* _Recorded data_
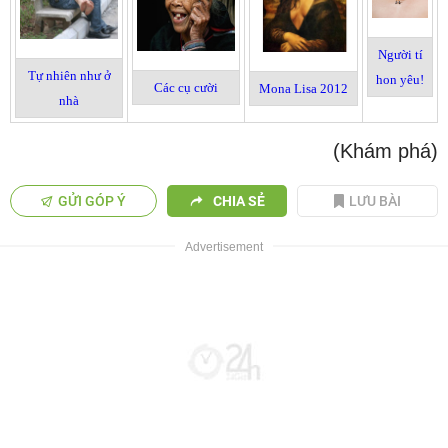
Người tí
Tự nhiên như ở
hon yêu!
Các cụ cười
Mona Lisa 2012
nhà
(Khám phá)
GỬI GÓP Ý
CHIA SẺ
LƯU BÀI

* _Exercise instructions_
Go to the line holding "Mona Lisa 2012" in the entries above and return it, along with every line after it, exactly as written.

* _Problem solution_
Mona Lisa 2012
nhà
(Khám phá)
GỬI GÓP Ý
CHIA SẺ
LƯU BÀI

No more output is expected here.